A ingerência palaciana no processo de discussão sobre a eleição na Capital no próximo ano não passa só pelo palanque do tucano Luiz Paulo Vellozo Lucas. Nos meios políticos, o comentário é de que há também uma articulação para erguer um palanque petista na Capital.
O objetivo do governo é evitar que o capital de votos do partido, construído pelo ex-prefeito João Coser, migre para o palanque do prefeito Luciano Rezende (PPS), candidato à reeleição. Para os observadores, depois da derrota em 2008, apoiando Luiz Paulo Vellozo Lucas, o governador quer evitar novas surpresas e vem preparando o terreno para esvaziar o palanque do prefeito.
Recentemente, o ex-prefeito de Vitória, João Coser, atual secretário Saneamento, Habitação e Desenvolvimento Urbano do Estado, anunciou que não disputaria a prefeitura no ano que vem, mas disse que o partido deveria lançar um nome na corrida eleitoral.

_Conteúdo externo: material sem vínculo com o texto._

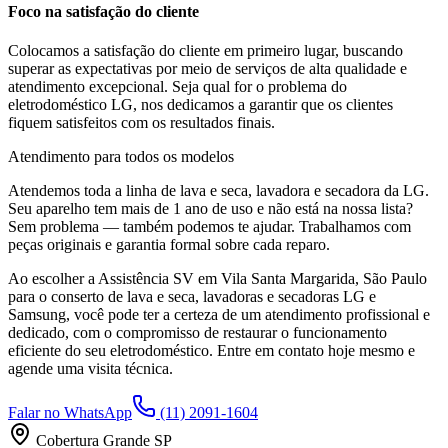
Foco na satisfação do cliente
Colocamos a satisfação do cliente em primeiro lugar, buscando
superar as expectativas por meio de serviços de alta qualidade e
atendimento excepcional. Seja qual for o problema do
eletrodoméstico
LG
, nos dedicamos a garantir que os clientes
fiquem satisfeitos com os resultados finais.
Atendimento para todos os modelos
Atendemos toda a linha de lava e seca, lavadora e secadora da
LG
.
Seu aparelho tem mais de 1 ano de uso e não está na nossa lista?
Sem problema — também podemos te ajudar. Trabalhamos com
peças originais e garantia formal sobre cada reparo.
Ao escolher a Assistência SV
em Vila Santa Margarida, São Paulo
para o conserto de lava e seca, lavadoras e secadoras LG e
Samsung, você pode ter a certeza de um atendimento profissional e
dedicado, com o compromisso de restaurar o funcionamento
eficiente do seu eletrodoméstico. Entre em contato hoje mesmo e
agende uma visita técnica.
Falar no WhatsApp
(11) 2091-1604
Cobertura Grande SP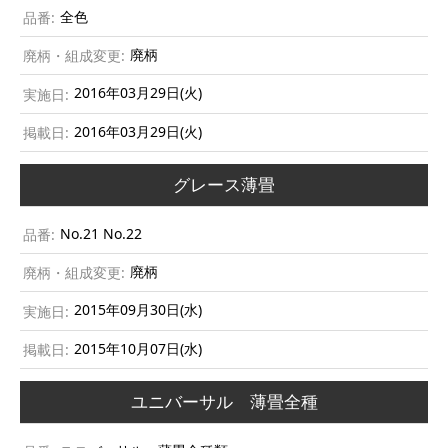
全色
廃柄
2016年03月29日(火)
2016年03月29日(火)
グレース薄畳
No.21 No.22
廃柄
2015年09月30日(水)
2015年10月07日(水)
ユニバーサル 薄畳全種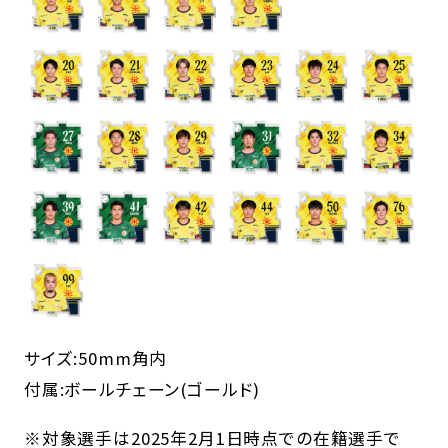
サイズ:50mm角内
付属:ボールチェーン(ゴールド)
※対象選手は2025年2月1日時点での在籍選手で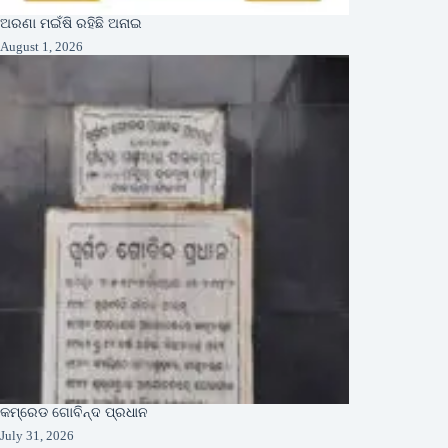
ଅରଣା ମଇଁଷି ରହିଛି ଅନାଇ
August 1, 2026
କମ୍ରେଡ ଗୋବିନ୍ଦ ପ୍ରଧାନ
July 31, 2026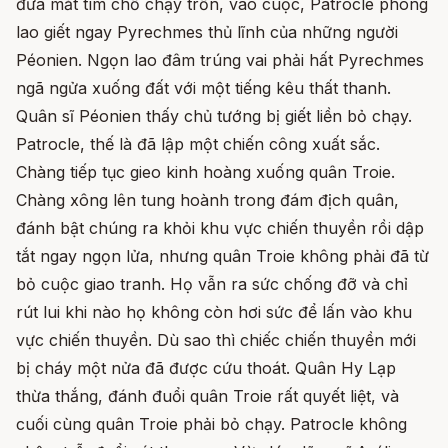
đưa mắt tìm chỗ chạy trốn, vào cuộc, Patrocle phóng
lao giết ngay Pyrechmes thủ lĩnh của những người
Péonien. Ngọn lao đâm trúng vai phải hất Pyrechmes
ngã ngửa xuống đất với một tiếng kêu thất thanh.
Quân sĩ Péonien thấy chủ tướng bị giết liền bỏ chạy.
Patrocle, thế là đã lập một chiến công xuất sắc.
Chàng tiếp tục gieo kinh hoàng xuống quân Troie.
Chàng xông lên tung hoành trong đám địch quân,
đánh bật chúng ra khỏi khu vực chiến thuyền rồi dập
tắt ngay ngọn lửa, nhưng quân Troie không phải đã từ
bỏ cuộc giao tranh. Họ vẫn ra sức chống đỡ và chỉ
rút lui khi nào họ không còn hơi sức để lấn vào khu
vực chiến thuyền. Dù sao thì chiếc chiến thuyền mới
bị cháy một nửa đã được cứu thoát. Quân Hy Lạp
thừa thắng, đánh đuổi quân Troie rất quyết liệt, và
cuối cùng quân Troie phải bỏ chạy. Patrocle không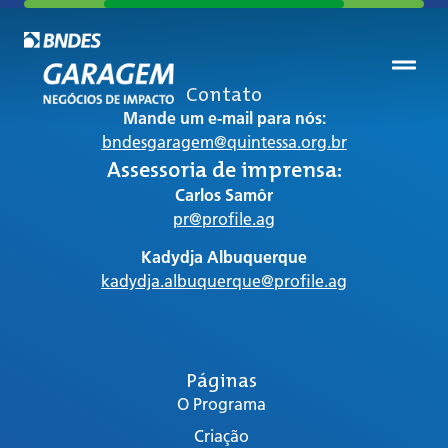
Contato
Mande um e-mail para nós:
bndesgaragem@quintessa.org.br
Assessoria de imprensa:
Carlos Samôr
pr@profile.ag
Kadydja Albuquerque
kadydja.albuquerque@profile.ag
Páginas
O Programa
Criação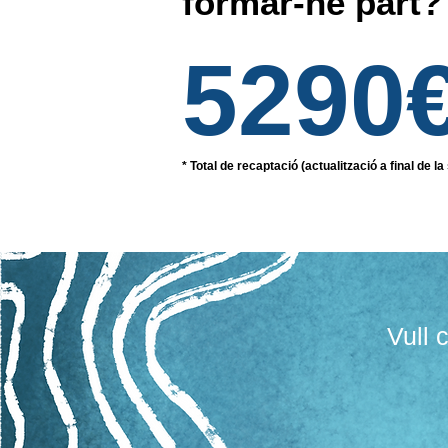
formar-ne part?
5290
* Total de recaptació (actualització a final de l
Vull 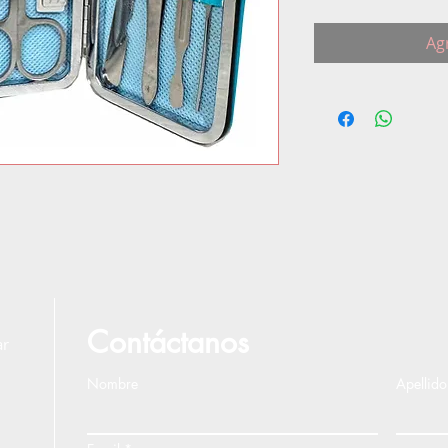
Agr
Contáctanos
ar
Nombre
Apellido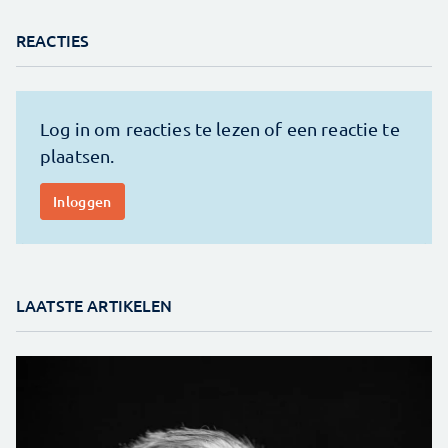
REACTIES
LAATSTE ARTIKELEN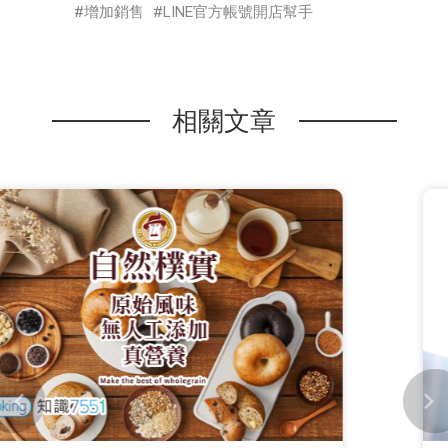
增加銷售
LINE官方帳號開店幫手
相關文章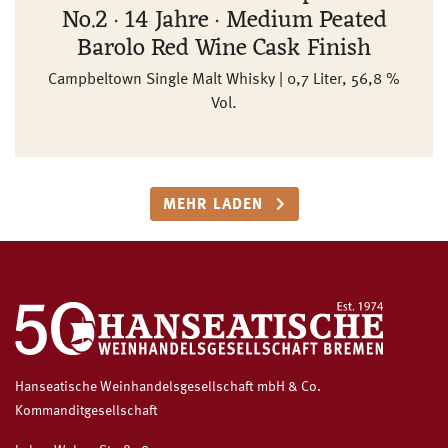
No.2 · 14 Jahre · Medium Peated
Barolo Red Wine Cask Finish
Campbeltown Single Malt Whisky | 0,7 Liter, 56,8 %
Vol.
MEHR LADEN
Hanseatische Weinhandelsgesellschaft mbH & Co.
Kommanditgesellschaft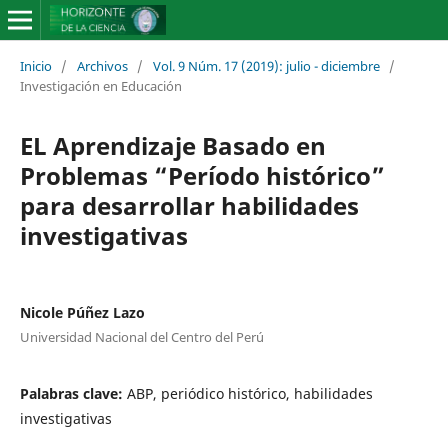
Inicio
/
Archivos
/
Vol. 9 Núm. 17 (2019): julio - diciembre
/
Investigación en Educación
EL Aprendizaje Basado en
Problemas “Período histórico”
para desarrollar habilidades
investigativas
Nicole Púñez Lazo
Universidad Nacional del Centro del Perú
Palabras clave:
ABP, periódico histórico, habilidades
investigativas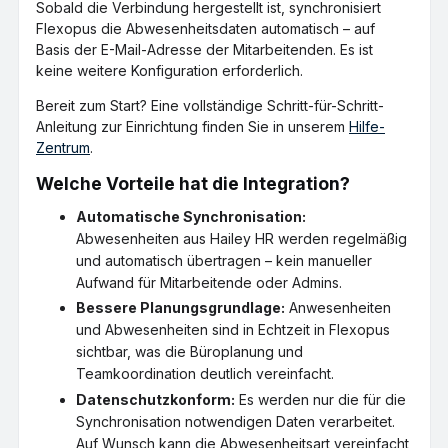
Sobald die Verbindung hergestellt ist, synchronisiert
Flexopus die Abwesenheitsdaten automatisch – auf
Basis der E-Mail-Adresse der Mitarbeitenden. Es ist
keine weitere Konfiguration erforderlich.
Bereit zum Start? Eine vollständige Schritt-für-Schritt-
Anleitung zur Einrichtung finden Sie in unserem
Hilfe-
Zentrum
.
Welche Vorteile hat die Integration?
Automatische Synchronisation:
Abwesenheiten aus Hailey HR werden regelmäßig
und automatisch übertragen – kein manueller
Aufwand für Mitarbeitende oder Admins.
Bessere Planungsgrundlage:
Anwesenheiten
und Abwesenheiten sind in Echtzeit in Flexopus
sichtbar, was die Büroplanung und
Teamkoordination deutlich vereinfacht.
Datenschutzkonform:
Es werden nur die für die
Synchronisation notwendigen Daten verarbeitet.
Auf Wunsch kann die Abwesenheitsart vereinfacht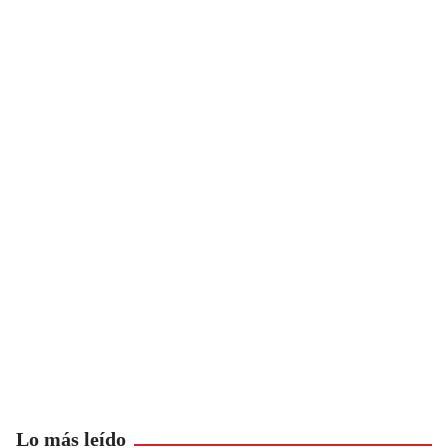
Lo más leído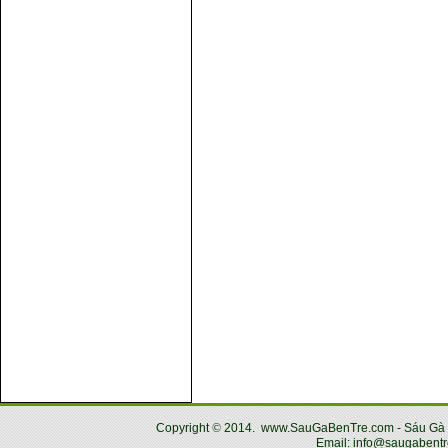
Copyright
©
2014.
www.SauGaBenTre.com - Sáu Gà Bến
Email: info@saugabentr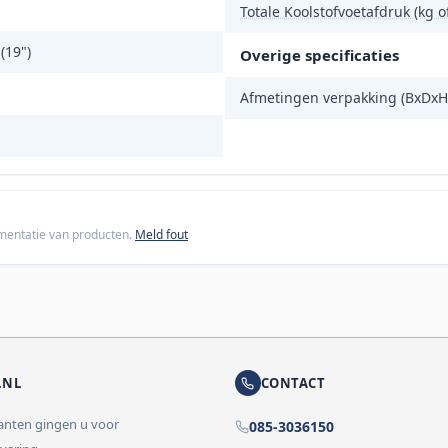
Totale Koolstofvoetafdruk (kg 
(19")
Overige specificaties
Afmetingen verpakking (BxDxH
cumentatie van producten.
Meld fout
.NL
CONTACT
lanten gingen u voor
085-3036150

O mercado se voltou então para o nome da ex-deputada federal Iriny Lopes, que disputou a sucessão de Coser em 2012. Mas ela não deve ser a escolhida para a disputa de 2016. Isso porque, haveria um veto palaciano ao nome da ex-deputada.
O governador Paulo Hartung (PMDB) teme que as críticas de Iriny, que não se alinha a Hartung, se voltem contra a influência do peemedebista na disputa.
Neste sentido, o PT estaria debruçado sobre outros quadros que poderiam fechar a lacuna aberta com a saída de Coser. Quando estudava nomes para suceder Coser, o partido já cogitava dois ex-secretários da gestão petista: Kleber Frizera (Desenvolvimento da Cidade) e Luiz Carlos Reblin (Saúde).
Reblin ocupa hoje o mesmo cargo na prefeitura da Serra e seria o nome favorito para erguer o palanque petista pelo grupo de Coser sem representar ameaça para Hartung. Mas caso haja pressão do grupo de Iriny dentro do PT, o plano de Hartung se complicaria um pouco, já que o nome do candidato petista teria que ser decidido em convenção, o que não chega a ser um grande transtorno. Coser, que continua com o partido na mão, não teria muita dificuldade para impor um nome que agrade o Palácio Anchieta.
Como alternativa a Iriny, o grupo pode brigar internamente para pôr Max Dias no processo eleitoral de Vitória. Dias, que faz parte da juventude do PT, disputou o diretório municipal de Vitória com Alexandre Passos no final de 2013, levando, inclusive, a disputa para o segundo turno.